If there was any doubt about the importance of the internet and social networking all you need to do is look at what has unfolded in Egypt over the past week. Although it is not the first time the internet and social media have been used to organize protests and rallies it may be the first time that it has been used as the staging ground of a revolution.

If there was any doubt about the importance of the internet and social networking all you need to do is look at what has unfolded in Egypt over the past week.  Although it is not the first time the internet and social media have been used to organize protests and rallies it may be the first time that it has been used as the staging ground of a revolution. 

For all the bad things you can think about when it comes to the internet it is hard to deny that the internet has provided people with ability to change the outcome of the course of history. Over the past few years we have been witness to the power of the internet.  In 2009 after the Presidential elections in Iran we watched as thousands of protesters took to the street denouncing the election. What made this protest so different was the dependence on social-networking for communication with each other and the outside world.  The protest was actually dubbed the “Twitter Revolution” because of the protesters’ reliance on Twitter. 

President Obama could not have become president if it was not for his campaign’s mastery of internet campaigning. Although he is not the first politician to use the internet, Obama has been the most successful to date. He not only used the internet to raise money but to spread his message, rebuttal criticism, advertise, communicate directly with his base  and most importantly he was able to gather an army of supporters to put the boots on the ground so to speak, to knock on doors and spread his message across the United States. Obama energized the youth who saw him not as some untouchable elite who was out of touch with modern times. They saw him as one of them using his Blackberry, YouTube and social media like they did with their friends and peers. Obama was one of them. 
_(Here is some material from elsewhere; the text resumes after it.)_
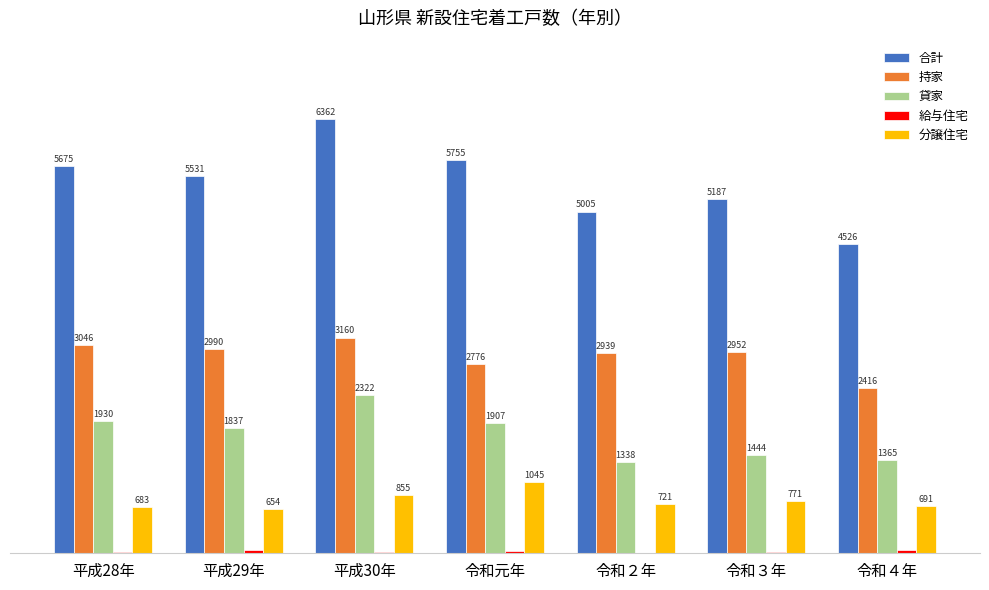

Between 平成28年 and 令和２年, which series saw the biggest shift?

合計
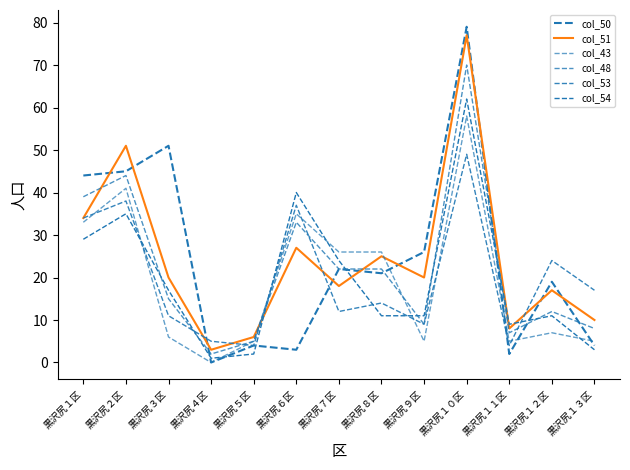

Where does the col_53 series first go above 14?

黒沢尻１区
No story of the internet’s ability to organize would be complete without talking about the Tea Party movement in the United States. Despite running candidates and trying to take over Washington DC, the Tea Party is not a political party like the Democrats or Republicans. The Tea Party is a grassroots movement that is more a coalition of conservative-leaning Americans who feel that they were not supported by any political party in the United States. The Tea Party’s number one political figure, Sarah Palin has used Social Media and the internet to carefully craft her message. She only gives interviews to media outlets that are friendly to her message, so when she is not being thrown softballs by Fox News pundits, she can be found commenting from her Facebook page, Twitter account or email list. The internet has changed the way Americans will play politics forever. 

In Egypt, where the protesters are calling on the removal of the 30 year dictator Hosni Mubarak, it was not the poor, uneducated masses that started this revolution. It was the educated, connected and youthful who have decided enough was enough. They used social-networking to coordinate their actions and now as the world awaits the outcome. It is the internet that keeps people updated, not day by day or hour by hour as part of some news cycle, but second by second thanks to social media. The internet is playing such a vital role in information flow that China has blocked all information about the uprising out of fears of similar events unfolding there.